Though primarily a form of meditation, mindfulness can become a habit after a few days of regular practice. It can change the way you respond to everything that happens in your life and help you be more in tune with your emotions.

How you can do it

According to Mayo Clinic, here are some simple structured exercises to practice mindfulness and learn to make your brain immune to anxiety over time:


Identify the Core Issue

Mindfulness will help you narrow down the key factors likely to be influenced by your decision. When you take away the excess stress resulting from irrelevant issues, it becomes easier for you to identify the heart of the matter.

How you can do it

Here are a few science-backed steps I usually follow that lets me get to the crux of the conflict and strengthen my decision-making process:

Focus on what YOU want:

According to the Austrian neurologist, Sigmund Freud, you can only truly know what your heart wants by focussing on the desires of your subconscious.

“When making a decision of minor importance, I have always found it advantageous to consider all the pros and cons. In vital matters, however, such as the choice of a mate or a profession, the decision should come from the unconscious, from somewhere within ourselves. In the important decisions of personal life, we should be governed, I think, by the deep inner needs of our nature.”
— Sigmund Freud

A well-established way of understanding what your subconscious wants is by flipping a coin. Heads will dictate you choose one option, while Tails dictates the opposite. You are morally obligated to do what the coin tells you to. Under such emotional duress, you will know what your heart wants even before the coin lands. That’s how you listen to your subconscious. That’s how you understand what you truly want.

Understand you’re not responsible for other people’s feelings:

Sure, your decisions might end up hurting other people, but that is on them, not you. You can’t hold yourself responsible for someone’s sadness, especially if all you were doing was taking care of yourself and your mental health. In life’s journey, each of us is on our own. If you suppress your feelings because you can’t hurt another person, how will you function?


Be Prepared to Face the Consequences

According to a post by Psychology Today, most people are so terrified of making decisions because they attach too much weight to the consequences. A way to get rid of this added anxiety is by mentally preparing yourself such that no matter what happens, you will accept the consequences of your decision and stick by the choice you made.

How you can do it

Be so rock hard in your conviction that nothing can shake you. Weigh the pros and cons and see how they play out. CFI defines a term scenario analysis as:

“The process of examining and evaluating possible events or scenarios that could take place in the future and predicting the various feasible results or possible outcomes.”

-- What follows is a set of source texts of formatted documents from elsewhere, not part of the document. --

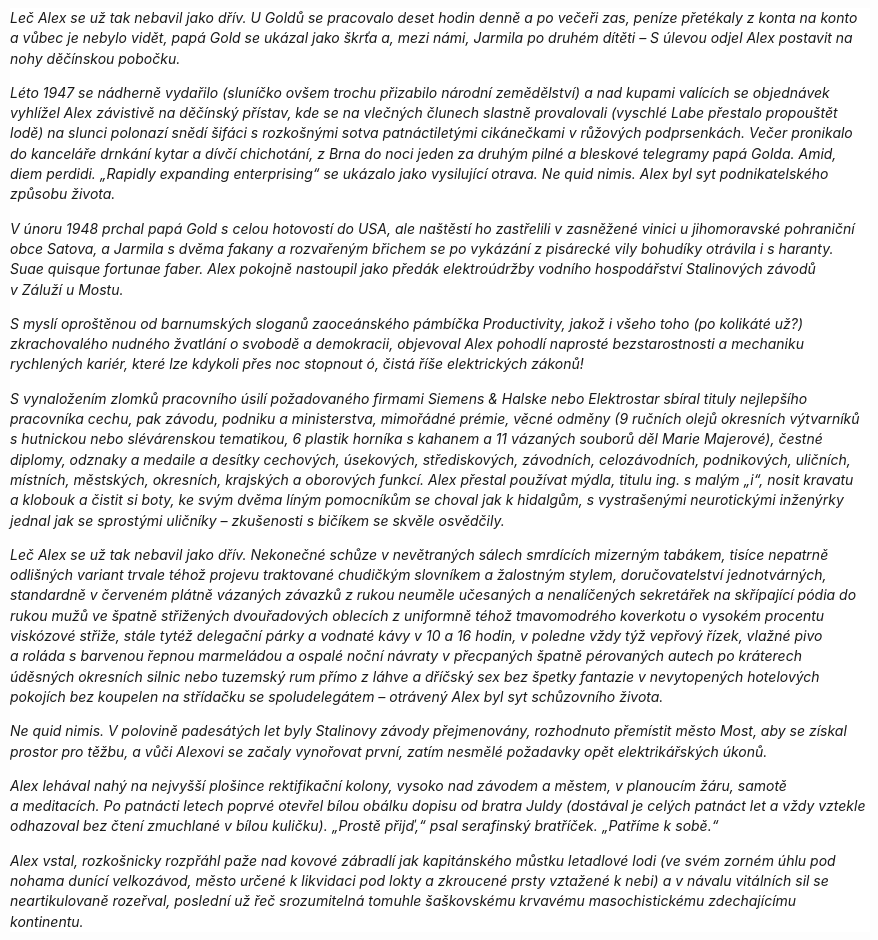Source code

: _Leč Alex se už tak nebavil jako dřív. U Goldů se pracovalo deset hodin denně a po večeři zas, peníze přetékaly z konta na konto a vůbec je nebylo vidět, papá Gold se ukázal jako škrťa a, mezi námi, Jarmila po druhém dítěti – S úlevou odjel Alex postavit na nohy děčínskou pobočku._

_Léto 1947 se nádherně vydařilo (sluníčko ovšem trochu přizabilo národní zemědělství) a nad kupami valících se objednávek vyhlížel Alex závistivě na děčínský přístav, kde se na vlečných člunech slastně provalovali (vyschlé Labe přestalo propouštět lodě) na slunci polonazí snědí šifáci s rozkošnými sotva patnáctiletými cikánečkami v růžových podprsenkách. Večer pronikalo do kanceláře drnkání kytar a dívčí chichotání, z Brna do noci jeden za druhým pilné a bleskové telegramy papá Golda. Amid, diem perdidi. „Rapidly expanding enterprising“ se ukázalo jako vysilující otrava. Ne quid nimis. Alex byl syt podnikatelského způsobu života._

_V únoru 1948 prchal papá Gold s celou hotovostí do USA, ale naštěstí ho zastřelili v zasněžené vinici u jihomoravské pohraniční obce Satova, a Jarmila s dvěma fakany a rozvařeným břichem se po vykázání z pisárecké vily bohudíky otrávila i s haranty. Suae quisque fortunae faber. Alex pokojně nastoupil jako předák elektroúdržby vodního hospodářství Stalinových závodů v Záluží u Mostu._

_S myslí oproštěnou od barnumských sloganů zaoceánského pámbíčka Productivity, jakož i všeho toho (po kolikáté už?) zkrachovalého nudného žvatlání o svobodě a demokracii, objevoval Alex pohodlí naprosté bezstarostnosti a mechaniku rychlených kariér, které lze kdykoli přes noc stopnout ó, čistá říše elektrických zákonů!_

_S vynaložením zlomků pracovního úsilí požadovaného firmami Siemens & Halske nebo Elektrostar sbíral tituly nejlepšího pracovníka cechu, pak závodu, podniku a ministerstva, mimořádné prémie, věcné odměny (9 ručních olejů okresních výtvarníků s hutnickou nebo slévárenskou tematikou, 6 plastik horníka s kahanem a 11 vázaných souborů děl Marie Majerové), čestné diplomy, odznaky a medaile a desítky cechových, úsekových, střediskových, závodních, celozávodních, podnikových, uličních, místních, městských, okresních, krajských a oborových funkcí. Alex přestal používat mýdla, titulu ing. s malým „i“, nosit kravatu a klobouk a čistit si boty, ke svým dvěma líným pomocníkům se choval jak k hidalgům, s vystrašenými neurotickými inženýrky jednal jak se sprostými uličníky – zkušenosti s bičíkem se skvěle osvědčily._

_Leč Alex se už tak nebavil jako dřív. Nekonečné schůze v nevětraných sálech smrdících mizerným tabákem, tisíce nepatrně odlišných variant trvale téhož projevu traktované chudičkým slovníkem a žalostným stylem, doručovatelství jednotvárných, standardně v červeném plátně vázaných závazků z rukou neuměle učesaných a nenalíčených sekretářek na skřípající pódia do rukou mužů ve špatně střižených dvouřadových oblecích z uniformně téhož tmavomodrého koverkotu o vysokém procentu viskózové střiže, stále tytéž delegační párky a vodnaté kávy v 10 a 16 hodin, v poledne vždy týž vepřový řízek, vlažné pivo a roláda s barvenou řepnou marmeládou a ospalé noční návraty v přecpaných špatně pérovaných autech po kráterech úděsných okresních silnic nebo tuzemský rum přímo z láhve a dříčský sex bez špetky fantazie v nevytopených hotelových pokojích bez koupelen na střídačku se spoludelegátem – otrávený Alex byl syt schůzovního života._

_Ne quid nimis. V polovině padesátých let byly Stalinovy závody přejmenovány, rozhodnuto přemístit město Most, aby se získal prostor pro těžbu, a vůči Alexovi se začaly vynořovat první, zatím nesmělé požadavky opět elektrikářských úkonů._

_Alex lehával nahý na nejvyšší plošince rektifikační kolony, vysoko nad závodem a městem, v planoucím žáru, samotě a meditacích. Po patnácti letech poprvé otevřel bílou obálku dopisu od bratra Juldy (dostával je celých patnáct let a vždy vztekle odhazoval bez čtení zmuchlané v bílou kuličku). „Prostě přijď,“ psal serafinský bratříček. „Patříme k sobě.“_

_Alex vstal, rozkošnicky rozpřáhl paže nad kovové zábradlí jak kapitánského můstku letadlové lodi (ve svém zorném úhlu pod nohama dunící velkozávod, město určené k likvidaci pod lokty a zkroucené prsty vztažené k nebi) a v návalu vitálních sil se neartikulovaně rozeřval, poslední už řeč srozumitelná tomuhle šaškovskému krvavému masochistickému zdechajícímu kontinentu._
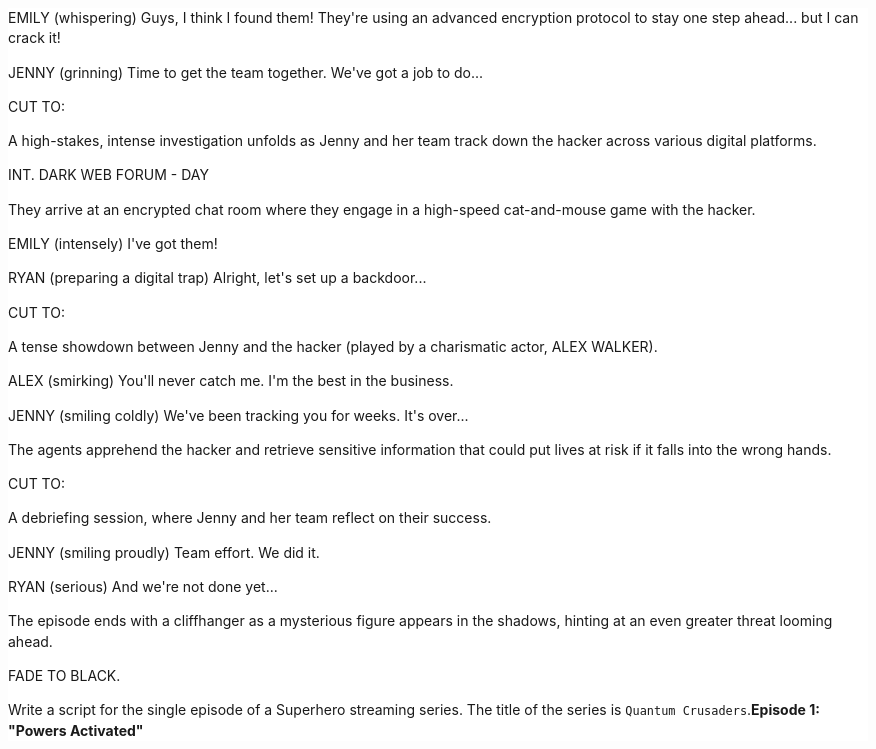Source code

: EMILY
(whispering)
Guys, I think I found them! They're using an advanced encryption protocol to stay one step ahead... but I can crack it!

JENNY
(grinning)
Time to get the team together. We've got a job to do...

CUT TO:

A high-stakes, intense investigation unfolds as Jenny and her team track down the hacker across various digital platforms.

INT. DARK WEB FORUM - DAY

They arrive at an encrypted chat room where they engage in a high-speed cat-and-mouse game with the hacker.

EMILY
(intensely)
I've got them!

RYAN
(preparing a digital trap)
Alright, let's set up a backdoor...

CUT TO:

A tense showdown between Jenny and the hacker (played by a charismatic actor, ALEX WALKER).

ALEX
(smirking)
You'll never catch me. I'm the best in the business.

JENNY
(smiling coldly)
We've been tracking you for weeks. It's over...

The agents apprehend the hacker and retrieve sensitive information that could put lives at risk if it falls into the wrong hands.

CUT TO:

A debriefing session, where Jenny and her team reflect on their success.

JENNY
(smiling proudly)
Team effort. We did it.

RYAN
(serious)
And we're not done yet...

The episode ends with a cliffhanger as a mysterious figure appears in the shadows, hinting at an even greater threat looming ahead.

FADE TO BLACK.<end>

Write a script for the single episode of a Superhero streaming series. The title of the series is `Quantum Crusaders`.<start>**Episode 1: "Powers Activated"**
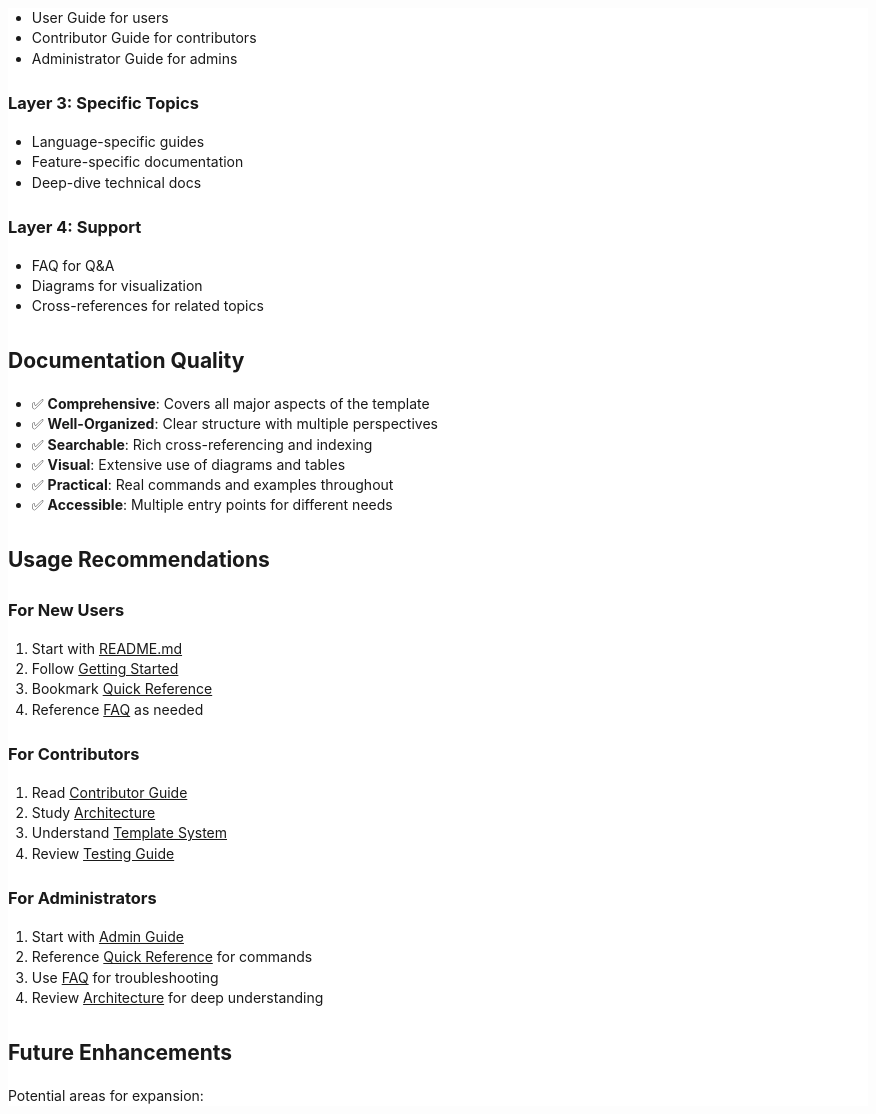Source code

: - User Guide for users
- Contributor Guide for contributors
- Administrator Guide for admins

### Layer 3: Specific Topics

- Language-specific guides
- Feature-specific documentation
- Deep-dive technical docs

### Layer 4: Support

- FAQ for Q&A
- Diagrams for visualization
- Cross-references for related topics

## Documentation Quality

- ✅ **Comprehensive**: Covers all major aspects of the template
- ✅ **Well-Organized**: Clear structure with multiple perspectives
- ✅ **Searchable**: Rich cross-referencing and indexing
- ✅ **Visual**: Extensive use of diagrams and tables
- ✅ **Practical**: Real commands and examples throughout
- ✅ **Accessible**: Multiple entry points for different needs

## Usage Recommendations

### For New Users

1. Start with [README.md](./README.md)
2. Follow [Getting Started](./user-guide/getting-started.md)
3. Bookmark [Quick Reference](./quick-reference.md)
4. Reference [FAQ](./faq.md) as needed

### For Contributors

1. Read [Contributor Guide](./contributor-guide/README.md)
2. Study [Architecture](./contributor-guide/architecture.md)
3. Understand [Template System](./contributor-guide/template-system.md)
4. Review [Testing Guide](./contributor-guide/testing.md)

### For Administrators

1. Start with [Admin Guide](./admin-guide/README.md)
2. Reference [Quick Reference](./quick-reference.md) for commands
3. Use [FAQ](./faq.md) for troubleshooting
4. Review [Architecture](./contributor-guide/architecture.md) for deep understanding

## Future Enhancements

Potential areas for expansion:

Before making a decision, consider the best and worst-case scenarios that can happen as an outcome. As this post by Harvard Business Review suggests, playing out the best and worst-case scenario in your head helps you come to terms with the fact that no matter which one comes to fruition, life will go on.


Final Thoughts

Decision-making can be stressful, but science can come to your rescue and take care of the worst for you. By using mindfulness to strengthen the brain, you can filter out unnecessary emotion and work with cold logic. When you are aware of what your subconscious really wants, you will have more clarity. Play out the best and worst-case scenarios so your heart will be prepared to handle both, and you will be ready to face the consequences of your decision without giving in to regret.

Follow these steps, and the decisions you make will come easily and be more enriching for you.